British pharmaceutical giant GlaxoSmithKline Plc (GSK) has launched a fresh inquiry into allegations that its employees in China paid bribes to doctors to prescribe wrinkle treatment drug Botox.
The allegation is another blow to the London-based company, which is already under investigation in one case by the Chinese police for economic crimes and in another case by regulators over suspected price fixing. (See: China launches probe on GSK over price fixing)
The The Wall Street Journal said in a report that internal GSK documents and emails reveal that the company's sales staff were instructed by local managers to use their personal email addresses to discuss marketing strategies related to Botox
The paper said that the employee emails discuss rewarding doctors for prescribing Botox with cash payments, credits that could be used to meet medical-education requirements and other rewards.
The marketing strategy was called "Vasily", after the Russian World War II sniper Vasily Zaytsev.
According to the report the investigation stems from the same anonymous whistle-blower who had earlier this year given GSK details on how high level company employees had given doctors speaking fees, cash payments, dinners and all-expenses-paid trips between 2004 and 2010 for prescribing its products.

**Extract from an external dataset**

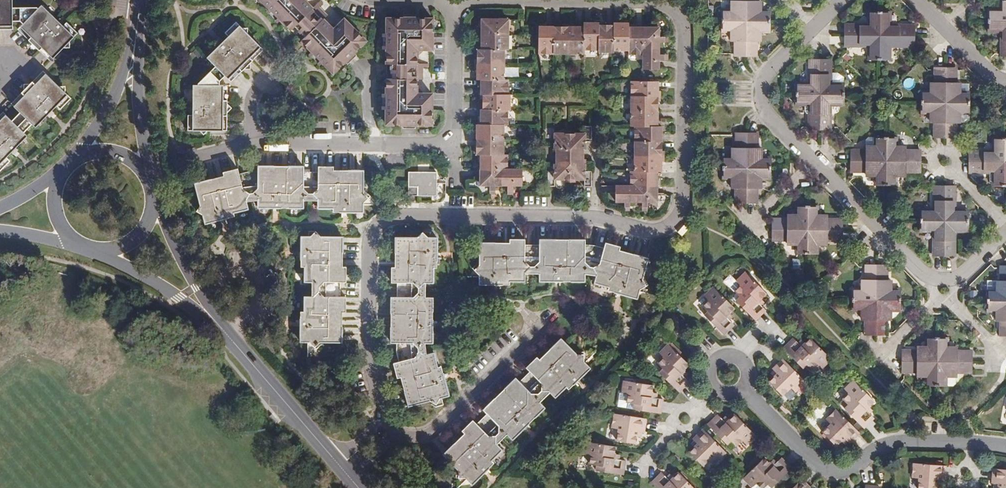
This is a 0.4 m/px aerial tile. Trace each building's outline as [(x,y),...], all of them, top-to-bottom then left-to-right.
[(63,48),(79,32),(74,28),(72,30),(65,23),(61,19),(43,3),(40,6),(38,4),(16,4),(15,0),(0,0),(0,27),(15,26),(16,22),(18,22),(20,25),(19,27),(52,59),(63,48)] [(308,3),(306,0),(261,0),(287,27),(291,22),(295,19),(304,28),(300,32),(296,36),(330,69),(348,52),(363,37),(340,14),(335,19),(324,19),(319,14),(323,11),(315,3),(312,6),(308,3)] [(736,9),(732,9),(723,9),(722,30),(731,30),(735,30),(736,39),(736,55),(757,55),(757,39),(757,30),(761,30),(771,30),(771,19),(770,9),(761,9),(757,9),(756,0),(736,0),(736,9)] [(1005,55),(1005,0),(1002,0),(1002,10),(988,10),(988,19),(988,30),(1002,30),(1001,55),(1005,55)] [(871,10),(871,24),(846,23),(846,44),(871,45),(871,58),(891,59),(892,45),(917,45),(917,24),(892,24),(892,10),(881,10),(871,10)] [(382,17),(382,60),(387,60),(392,60),(393,81),(387,82),(382,82),(382,120),(429,120),(428,89),(421,89),(414,82),(414,77),(419,77),(419,61),(414,61),(414,56),(414,51),(419,46),(429,46),(429,14),(386,13),(385,15),(382,17)] [(508,17),(482,16),(482,31),(482,46),(478,46),(477,76),(482,76),(482,91),(485,91),(485,106),(482,106),(482,121),(478,121),(477,150),(482,151),(481,181),(490,182),(491,186),(497,186),(497,182),(508,182),(508,187),(515,187),(515,182),(523,182),(524,167),(508,166),(508,151),(503,151),(504,121),(508,121),(508,106),(511,106),(511,91),(508,91),(508,76),(504,76),(504,46),(508,46),(508,17)] [(192,82),(192,114),(193,124),(188,125),(188,130),(227,129),(226,81),(220,81),(220,77),(225,72),(230,77),(260,42),(232,17),(228,21),(231,24),(225,31),(205,53),(214,62),(196,82),(192,82)] [(295,19),(291,22),(300,32),(304,28),(295,19)] [(539,50),(554,50),(570,51),(584,51),(584,47),(614,48),(614,46),(628,46),(629,49),(644,49),(644,65),(658,65),(659,56),(663,56),(663,50),(659,50),(659,38),(663,38),(663,31),(659,31),(659,23),(628,23),(628,19),(614,19),(614,22),(599,21),(599,20),(585,20),(585,25),(540,24),(539,50)] [(72,30),(74,28),(67,21),(65,23),(72,30)] [(231,24),(228,21),(222,28),(225,31),(231,24)] [(48,68),(56,76),(69,63),(74,66),(76,67),(79,68),(82,67),(84,66),(86,64),(87,62),(87,59),(86,56),(84,54),(82,53),(79,52),(77,53),(74,54),(72,56),(69,60),(62,53),(48,68)] [(797,82),(797,92),(797,103),(811,103),(811,128),(832,128),(832,103),(847,103),(846,82),(832,82),(832,58),(811,58),(811,82),(797,82)] [(971,111),(972,102),(972,91),(970,91),(957,91),(958,81),(958,66),(937,66),(937,81),(937,91),(932,91),(923,91),(923,111),(932,111),(936,111),(936,121),(936,136),(957,136),(957,120),(957,111),(968,111),(971,111)] [(56,81),(44,69),(43,69),(11,101),(19,110),(12,117),(4,109),(0,113),(0,167),(3,164),(0,161),(8,153),(13,148),(28,132),(24,129),(31,122),(35,125),(50,110),(56,104),(64,95),(68,99),(72,95),(56,81)] [(658,76),(644,77),(633,76),(632,121),(636,121),(635,165),(631,165),(631,181),(616,180),(615,195),(624,195),(624,199),(630,199),(630,195),(641,196),(641,200),(648,200),(648,196),(657,196),(657,166),(662,166),(663,121),(659,121),(659,77),(658,76)] [(957,91),(970,91),(971,82),(958,81),(957,91)] [(60,107),(68,99),(64,95),(56,104),(60,107)] [(970,114),(968,111),(957,111),(957,120),(968,121),(970,118),(970,114)] [(585,131),(555,131),(555,140),(555,146),(558,146),(557,161),(555,161),(555,167),(549,168),(549,183),(556,183),(556,176),(570,176),(585,177),(585,183),(592,183),(592,168),(586,168),(586,161),(583,161),(584,147),(586,147),(586,140),(593,140),(593,124),(585,124),(585,131)] [(723,175),(733,175),(737,176),(737,185),(737,200),(758,200),(758,185),(758,176),(763,176),(771,176),(772,155),(763,155),(759,155),(759,147),(759,131),(737,131),(737,146),(737,155),(733,155),(723,155),(723,175)] [(876,174),(876,183),(887,183),(897,183),(897,174),(897,170),(906,170),(922,170),(922,160),(922,148),(906,148),(897,148),(897,144),(897,134),(876,134),(876,144),(876,149),(866,149),(851,149),(851,169),(866,169),(876,170),(876,174)] [(994,136),(994,149),(969,149),(969,169),(994,170),(994,183),(1005,183),(1005,136),(994,136)] [(10,156),(8,153),(0,161),(3,164),(10,156)] [(204,216),(206,222),(234,215),(233,212),(247,208),(246,203),(252,201),(256,202),(257,207),(303,207),(304,201),(316,201),(317,207),(334,207),(334,212),(363,212),(364,200),(369,196),(364,192),(364,170),(334,169),(334,165),(317,165),(317,171),(303,171),(303,165),(257,165),(257,170),(247,170),(239,173),(236,166),(222,171),(222,174),(195,182),(201,205),(197,211),(204,216)] [(436,170),(408,171),(409,195),(433,195),(433,192),(436,192),(436,170)] [(969,230),(969,209),(956,208),(956,183),(934,183),(934,208),(921,208),(921,229),(934,229),(934,254),(956,254),(956,230),(969,230)] [(819,212),(819,202),(808,202),(799,202),(799,212),(799,216),(789,216),(774,216),(773,236),(788,237),(798,238),(798,242),(797,251),(818,251),(818,242),(818,238),(828,238),(843,238),(843,217),(828,217),(819,217),(819,212)] [(320,342),(343,342),(343,312),(346,312),(346,296),(340,295),(341,283),(346,283),(346,266),(343,267),(343,237),(320,237),(315,232),(311,237),(301,237),(301,268),(305,268),(305,282),(312,283),(312,295),(305,295),(305,311),(301,311),(301,342),(309,342),(314,348),(320,342)] [(400,376),(408,404),(430,399),(436,404),(441,396),(449,393),(441,365),(438,366),(433,351),(428,353),(425,348),(426,342),(434,341),(434,296),(427,295),(427,283),(434,283),(434,267),(438,267),(438,236),(427,236),(423,232),(418,236),(395,236),(395,265),(392,266),(392,282),(397,282),(397,295),(392,295),(392,342),(397,342),(397,351),(399,360),(393,362),(397,377),(400,376)] [(510,241),(481,240),(480,248),(480,265),(475,269),(480,275),(480,282),(510,283),(510,279),(526,279),(526,272),(538,272),(538,279),(586,280),(586,272),(592,272),(596,274),(595,280),(610,285),(609,288),(639,297),(642,288),(648,285),(645,278),(648,262),(649,256),(621,248),(622,245),(606,240),(604,246),(596,243),(587,243),(586,238),(540,237),(539,243),(526,243),(526,238),(510,237),(510,241)] [(887,333),(887,318),(887,309),(892,309),(901,309),(901,287),(892,287),(887,288),(887,278),(887,263),(867,262),(867,277),(867,287),(863,287),(853,287),(853,308),(863,308),(867,308),(867,317),(867,332),(877,333),(887,333)] [(1003,263),(1003,279),(1003,289),(988,288),(988,308),(998,309),(1002,309),(1002,319),(1002,334),(1005,334),(1005,264),(1003,263)] [(766,306),(761,302),(758,299),(761,295),(766,290),(745,269),(736,278),(740,282),(735,288),(739,293),(735,297),(755,317),(766,306)] [(1003,289),(1003,279),(988,278),(988,288),(1003,289)] [(734,305),(712,283),(703,293),(707,297),(701,303),(705,308),(702,312),(716,327),(722,333),(733,321),(729,317),(726,314),(729,310),(734,305)] [(811,336),(807,340),(803,344),(800,340),(794,335),(783,346),(803,367),(807,363),(810,366),(812,367),(818,362),(822,365),(832,356),(811,336)] [(948,384),(948,370),(957,371),(974,371),(973,350),(958,350),(949,350),(948,345),(948,335),(927,335),(927,345),(927,350),(918,350),(903,349),(902,370),(918,370),(927,370),(927,375),(927,384),(948,384)] [(464,431),(442,452),(447,457),(458,468),(458,475),(465,476),(472,482),(494,460),(492,458),(502,447),(497,441),(506,433),(512,438),(545,406),(540,400),(550,391),(555,396),(565,386),(568,388),(590,366),(585,361),(584,353),(577,352),(565,341),(561,337),(540,357),(537,355),(526,366),(530,370),(520,380),(516,376),(483,408),(486,412),(477,421),(473,417),(462,428),(464,431)] [(680,371),(684,367),(688,362),(668,342),(659,351),(663,355),(657,361),(658,362),(661,366),(658,370),(678,390),(689,379),(684,375),(680,371)] [(796,391),(807,381),(783,356),(772,367),(773,369),(776,372),(772,375),(769,379),(784,395),(792,388),(796,391)] [(948,370),(948,384),(954,384),(957,382),(957,371),(948,370)] [(650,395),(651,390),(652,382),(624,377),(621,391),(626,391),(625,399),(628,400),(634,401),(633,406),(661,411),(662,397),(656,396),(650,395)] [(849,402),(845,405),(865,425),(875,415),(871,411),(868,408),(872,404),(876,399),(856,379),(847,387),(850,391),(844,397),(846,398),(849,402)] [(849,442),(860,431),(859,431),(837,408),(826,418),(829,422),(821,429),(836,445),(841,440),(844,437),(847,440),(849,442)] [(648,416),(615,411),(613,424),(619,425),(617,437),(638,441),(639,434),(639,429),(643,429),(646,430),(648,416)] [(734,411),(728,416),(724,420),(720,416),(716,412),(707,422),(726,442),(730,437),(733,441),(736,443),(742,437),(746,441),(756,433),(734,411)] [(714,460),(725,450),(702,427),(691,437),(693,439),(696,443),(693,446),(688,450),(702,464),(710,457),(714,460)] [(587,439),(586,439),(585,451),(590,453),(589,461),(592,462),(597,463),(596,468),(624,473),(626,458),(620,457),(615,456),(616,451),(617,444),(587,439)] [(765,454),(747,472),(744,475),(752,484),(749,487),(750,487),(772,487),(775,485),(773,483),(791,466),(780,455),(776,459),(773,462),(769,459),(765,454)] [(944,478),(946,478),(946,464),(914,462),(913,476),(919,476),(918,487),(929,487),(940,487),(940,481),(940,478),(944,478)] [(994,483),(998,483),(998,487),(1005,487),(1005,469),(993,467),(992,482),(994,483)] [(665,475),(661,471),(652,480),(659,487),(696,487),(678,469),(673,475),(669,478),(665,475)] [(803,477),(791,487),(813,487),(803,477)]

GSK later said that it had conducted an internal probe, but there was no evidence to prove the allegations.
GSK today said that it was investigating the new allegations, but had so far found no evidence of bribery or corruption.
''We have investigated the specific claim on the so-called Vasily programme. Our investigation has found that while the proposal didn't contain anything untoward, the programme was never implemented,'' a company spokesman told the paper.